Professor Julie Guthman of the University of California, Santa Cruz, challenged this established account of the obesity ‘crisis,’ provoking us to look at what the crisis narrative highlights and more importantly what it obscures. According to Guthman, all the attention paid to reforming the dietary decisions of individual consumers is misguided; there is more to spiking obesity rates than calories in and out. Our girth, she argues, is not necessarily a product of our laziness, shoddy food choices, or the obesogenic environment – the prevalence of fast food restaurants, walking paths, or the food available in our communities, workplaces or schools – that surrounds us. These explanations divert our attention from a complex range of economic, biological, and political factors that are equally plausible predictors for the contemporary prevalence of fat. She noted, for example, that the alternative food movement’s promotion of farmers’ markets and seasonal, organic produce fails to account for the political economy and geographies of food availability and affordability: eating right thrives in ‘high end’ areas of race and class privilege, making healthism and the market-based solutions it implies complicit in the obesity epidemic.
Instead, Guthman suggested that we look to the role that endocrine disrupting chemicals (EDCs) play in obesity rates, citing a number of environmental obesogens that permeate our food system, from the hormones and pesticides used in the production of meat and crops to the chemicals used in packaging our favorite foods (e.g. perfluorooctanoic acid used making the lining of pizza cartons). These chemicals not only disturb hormonal balances and promote fat storage but can also induce changes in genes themselves, potentially altering the bodily form for future generations. According to Guthman, prenatal and perinatal exposures to these and other chemicals (e.g. those found in hair dye, medicines, cosmetics etc.), can help to explain why we see accelerating rates of obesity in newborns and children.

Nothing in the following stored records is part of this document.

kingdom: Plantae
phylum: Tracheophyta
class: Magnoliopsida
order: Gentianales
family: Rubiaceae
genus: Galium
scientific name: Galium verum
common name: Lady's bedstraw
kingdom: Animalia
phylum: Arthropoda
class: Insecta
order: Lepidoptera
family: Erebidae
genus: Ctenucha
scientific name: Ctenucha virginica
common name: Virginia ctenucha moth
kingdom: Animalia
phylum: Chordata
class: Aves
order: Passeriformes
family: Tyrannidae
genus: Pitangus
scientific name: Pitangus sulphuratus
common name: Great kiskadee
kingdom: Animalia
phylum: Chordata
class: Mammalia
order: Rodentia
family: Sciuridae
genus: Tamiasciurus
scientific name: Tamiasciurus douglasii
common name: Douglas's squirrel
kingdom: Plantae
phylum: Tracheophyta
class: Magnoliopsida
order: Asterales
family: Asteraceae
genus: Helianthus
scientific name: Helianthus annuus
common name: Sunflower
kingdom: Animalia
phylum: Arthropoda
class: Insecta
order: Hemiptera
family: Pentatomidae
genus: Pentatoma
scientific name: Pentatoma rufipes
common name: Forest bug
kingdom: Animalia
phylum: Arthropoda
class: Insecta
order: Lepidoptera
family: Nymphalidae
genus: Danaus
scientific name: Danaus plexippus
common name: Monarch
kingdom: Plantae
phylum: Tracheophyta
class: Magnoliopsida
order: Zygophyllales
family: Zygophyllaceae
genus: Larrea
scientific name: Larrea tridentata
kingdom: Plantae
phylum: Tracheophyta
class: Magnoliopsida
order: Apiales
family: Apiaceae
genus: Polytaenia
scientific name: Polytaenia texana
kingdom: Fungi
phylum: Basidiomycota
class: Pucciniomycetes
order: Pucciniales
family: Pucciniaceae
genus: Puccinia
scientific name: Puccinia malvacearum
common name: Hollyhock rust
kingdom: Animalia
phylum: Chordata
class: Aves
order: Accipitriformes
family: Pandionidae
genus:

Thinking about how environmental toxins contribute to obesity shifts the lens away from how much we move and eat, and like David Barling’s earlier seminar, takes the notion of the autonomous free-choosing consumer to task. Indeed, if we accept Guthman’s argument, consumers may be less responsible for their swelling waistlines than the toxins and food additives that epitomise contemporary industrial food systems.
This was the fifth talk in our seminar series on the Politics and Practices of Food Governance. We will make a recording of this talk available shortly.